In contrast, boars shedding virus in semen averaged 66 times more virus in blood swab tests than in semen, according to tests Reicks conducted last summer.
New Blood Swab Test
For the new blood swab test, while the boar is on the dummy being collected at the point of ejaculation, a very small needle is used to puncture one of the veins in the boar's ear, he explains. The blood drips out and it is wiped up with a swab, which is placed in saline solution, and the shaft containing swab and saline are submitted to the University of Minnesota Veterinary Diagnostic Laboratory for analysis.
Besides being safer than snaring a boar or collecting semen, it is also faster, remarks Reicks. To analyze its impact on the boar, flinch rates are measured. Flinch rate is whether the boar flicks its ear or not when it is poked with the needle.
“We found that there was typically about a 10% flinch rate, so we think collection time is a good, safe time for people to be sampling boars for PRRS,” he adds.
Blood swab samples received at the Minnesota diagnostic lab by noon can yield results by 7-8 p.m the same day. This means that a semen shipment only has to be held until later that night or early the next morning before it can be used with confidence, explains Reicks.
“But more importantly, the odds of detecting the virus sooner are so much better. You can more easily justify doing pooling of samples, because there is more virus in the blood early on than there is in the semen,” he stresses.
Studs Switch to New Test
Since mid-August, when Reicks first used blood swabs, all of the studs he works with have switched over to the new test.
“This has been a pretty big deal for the boar stud industry, and it may take another six months or so, but I don't think we'll have anyone doing semen PCR for PRRS testing anymore on the PRRS-negative studs,” he says.
Fast Test Results Saves Studs
In short, the blood swab normally detects infection within 24 hours of exposure when doing an individual PCR blood swab test, and results can be obtained within 12 hours.
Early detection of the PRRS virus can save boar studs from expensive depopulation.

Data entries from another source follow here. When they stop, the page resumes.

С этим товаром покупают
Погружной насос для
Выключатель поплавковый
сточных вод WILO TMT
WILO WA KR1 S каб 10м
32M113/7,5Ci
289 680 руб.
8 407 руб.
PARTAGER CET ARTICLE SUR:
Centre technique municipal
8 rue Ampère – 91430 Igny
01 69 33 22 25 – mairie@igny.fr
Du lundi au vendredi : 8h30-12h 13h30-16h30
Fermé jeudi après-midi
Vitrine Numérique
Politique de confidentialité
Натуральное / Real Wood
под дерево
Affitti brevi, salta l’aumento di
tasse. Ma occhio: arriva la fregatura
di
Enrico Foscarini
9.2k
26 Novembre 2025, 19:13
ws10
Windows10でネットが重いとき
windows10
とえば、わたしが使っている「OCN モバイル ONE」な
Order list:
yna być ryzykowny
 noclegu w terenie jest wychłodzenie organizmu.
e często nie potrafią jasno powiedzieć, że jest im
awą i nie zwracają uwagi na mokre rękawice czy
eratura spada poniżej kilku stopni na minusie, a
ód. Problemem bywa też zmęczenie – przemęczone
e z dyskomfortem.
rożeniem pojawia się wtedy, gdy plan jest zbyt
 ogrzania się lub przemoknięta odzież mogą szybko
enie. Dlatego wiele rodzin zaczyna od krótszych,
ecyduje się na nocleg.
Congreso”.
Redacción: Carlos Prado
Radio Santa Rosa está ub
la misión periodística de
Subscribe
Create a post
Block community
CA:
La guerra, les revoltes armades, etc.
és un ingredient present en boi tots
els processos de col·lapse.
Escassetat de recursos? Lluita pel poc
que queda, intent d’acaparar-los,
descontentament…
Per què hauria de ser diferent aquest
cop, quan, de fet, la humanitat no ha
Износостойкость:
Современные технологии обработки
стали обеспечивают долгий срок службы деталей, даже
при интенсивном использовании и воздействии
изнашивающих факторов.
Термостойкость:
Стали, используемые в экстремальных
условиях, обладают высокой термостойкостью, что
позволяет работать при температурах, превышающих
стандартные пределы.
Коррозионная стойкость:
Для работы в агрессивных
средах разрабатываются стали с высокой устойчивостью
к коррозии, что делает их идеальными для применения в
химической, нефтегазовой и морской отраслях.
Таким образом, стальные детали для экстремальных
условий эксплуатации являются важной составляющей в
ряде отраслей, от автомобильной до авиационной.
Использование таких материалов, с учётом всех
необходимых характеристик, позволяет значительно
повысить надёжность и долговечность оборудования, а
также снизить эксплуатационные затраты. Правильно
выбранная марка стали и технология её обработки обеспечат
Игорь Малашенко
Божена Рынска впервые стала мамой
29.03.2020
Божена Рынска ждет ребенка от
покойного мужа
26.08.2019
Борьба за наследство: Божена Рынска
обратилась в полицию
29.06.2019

Reicks observes: “We did that on a stud this past fall. We detected virus with the blood swabs and found there were three animals infected. We eliminated a circle of boars around them and were able to save the boar stud from depopulation.”
Reicks is working on refinements that would allow blood swab samples to be pooled and further improve the sensitivity of results.
Currently, it costs about a dollar per dose to do an individual blood swab PCR test on a boar.
The only justification for semen PCR testing for PRRS in the future will probably be in PRRS-positive boar studs that want to assure that semen they distribute is PRRS negative. Reicks says there are a few boar studs that maintain a PRRS-positive status because they don't feel they could stay negative if they depopulated.
Reicks says interest has been strong in learning more about the blood swab test. He will speak on its development at the American Association of Swine Veterinarians annual meeting in early March in Toronto, Canada.
The number of blood swab samples submitted to the University of Minnesota Veterinary Diagnostic Laboratory for testing of the porcine reproductive and respiratory syndrome (PRRS) virus is quickly rising, reports pathologist Kurt Rossow, DVM.
In 2004, only 6% of PRRS test samples were of the blood swab category, compared to 21% so far in 2005, he says.
“The blood swab method is safer, and you get a better sample as compared to semen,” explains Rossow.
PRRS virus shows up from a day to several days sooner in blood compared to semen, and in much greater quantities, he confirms.
Rossow notes the boar swab collection method is a “remarkable advancement in PRRS virus detection strategies and plays an important first step in the control and eventual eradication of this disease.”